Again, the storm passed, and weaning arrived, and the dreaded reflux went away. And again, we could all finally get to know each other.

And this is what the story 'Amber and George' is about. It's about a little baby who turns your life upside down, perhaps makes you feel sad and confused... but, with a little time and patience, it all comes right in the end. It's about weathering the storm, having patience, and knowing that it will be ok.

I thought it was a message that perhaps a lot of children with new baby siblings needed to hear. And, colic and reflux aside, it's about babies taking time to develop and become the playmate you've been promised. Having a new sibling can often be a confusing and upsetting time for young children, and they can struggle to adjust.

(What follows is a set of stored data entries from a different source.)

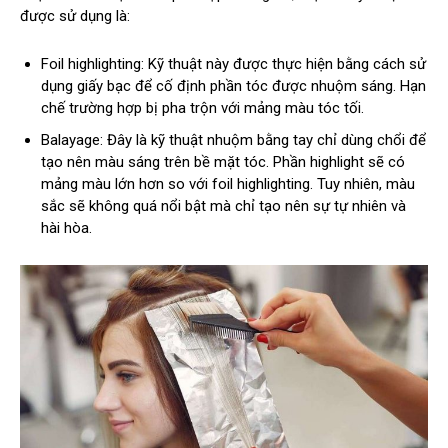
được sử dụng là:
Foil highlighting: Kỹ thuật này được thực hiện bằng cách sử
dụng giấy bạc để cố định phần tóc được nhuộm sáng. Hạn
chế trường hợp bị pha trộn với mảng màu tóc tối.
Balayage: Đây là kỹ thuật nhuộm bằng tay chỉ dùng chổi để
tạo nên màu sáng trên bề mặt tóc. Phần highlight sẽ có
mảng màu lớn hơn so với foil highlighting. Tuy nhiên, màu
sắc sẽ không quá nổi bật mà chỉ tạo nên sự tự nhiên và
hài hòa.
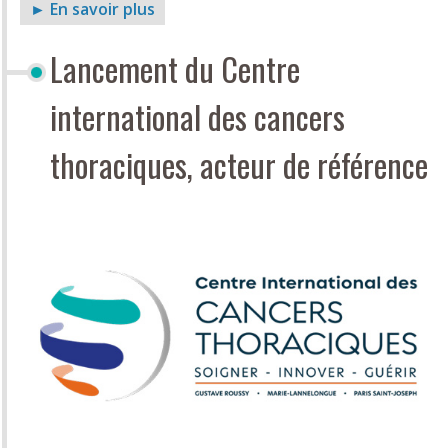
► En savoir plus
Lancement du Centre
international des cancers
thoraciques, acteur de référence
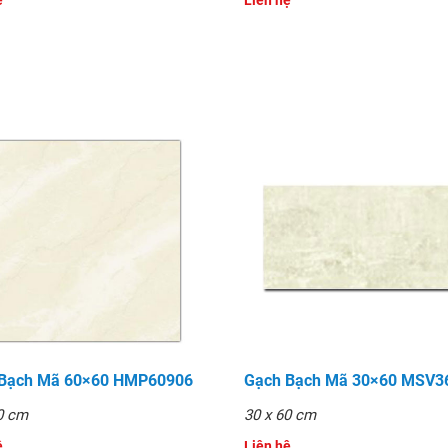
̣
Liên hệ
 Bạch Mã 60×60 HMP60906
Gạch Bạch Mã 30×60 MSV3
0 cm
30 x 60 cm
̣
Liên hệ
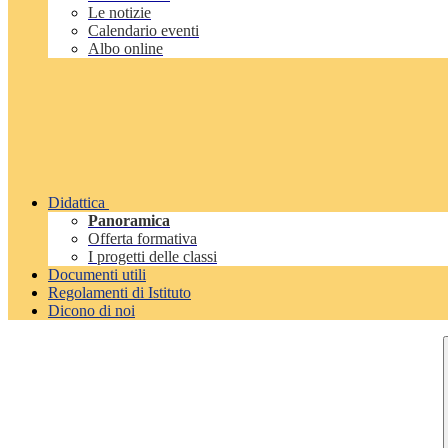
Le notizie
Calendario eventi
Albo online
Didattica
Panoramica
Offerta formativa
I progetti delle classi
Documenti utili
Regolamenti di Istituto
Dicono di noi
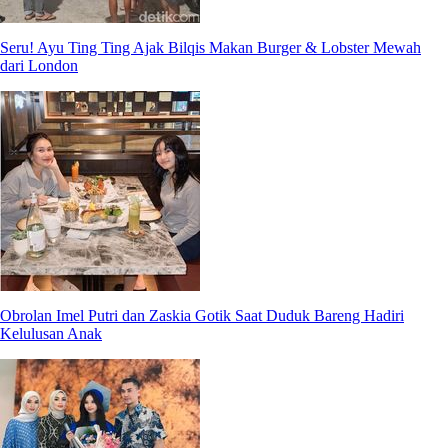
Seru! Ayu Ting Ting Ajak Bilqis Makan Burger & Lobster Mewah
dari London
Obrolan Imel Putri dan Zaskia Gotik Saat Duduk Bareng Hadiri
Kelulusan Anak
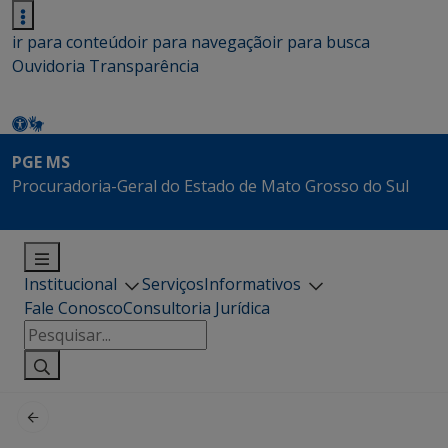
ir para conteúdo
ir para navegação
ir para busca
Ouvidoria
Transparência
PGE MS
Procuradoria-Geral do Estado de Mato Grosso do Sul
Institucional
Serviços
Informativos
Fale Conosco
Consultoria Jurídica
Pesquisar
por:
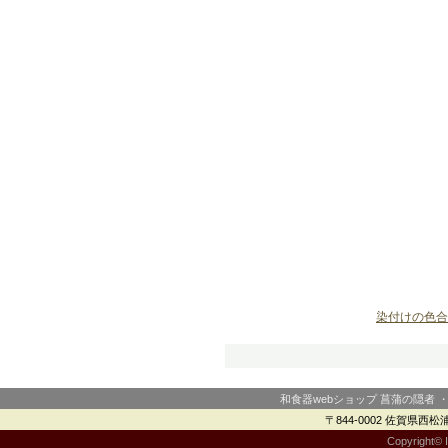
染付けの色合
和食器webショップ 菖蒲の隠者 
〒844-0002 佐賀県西松浦郡
Copyright© I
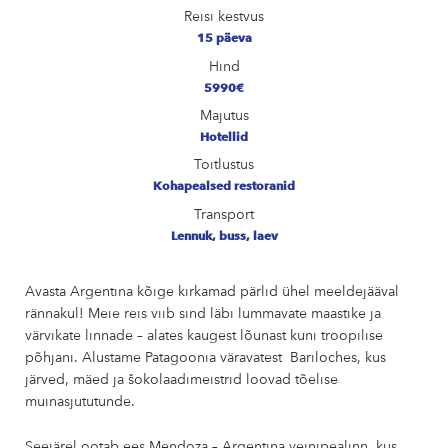
Reisi kestvus
15 päeva
Hind
5990€
Majutus
Hotellid
Toitlustus
Kohapealsed restoranid
Transport
Lennuk, buss, laev
Avasta
Argentina
kõige kirkamad pärlid ühel meeldejääval
rännakul! Meie reis viib sind läbi lummavate maastike ja
värvikate linnade – alates kaugest lõunast kuni troopilise
põhjani. Alustame Patagoonia väravatest
Bariloche
s, kus
järved, mäed ja šokolaadimeistrid loovad tõelise
muinasjututunde.
Seejärel ootab ees
Mendoza
– Argentina veinipealinn, kus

Hopefully, this simple story can provide a little reassurance.

I also wanted a message in the book for the parents too. Those weathering the storm of colic, reflux or milk allergies, who might feel lost, sad and alone. Those wondering whether they should be doing better, and why they aren't feeling the same, why they aren't enjoying motherhood in the way that everyone promised they would....

Sometimes bonding takes time. And that's OK.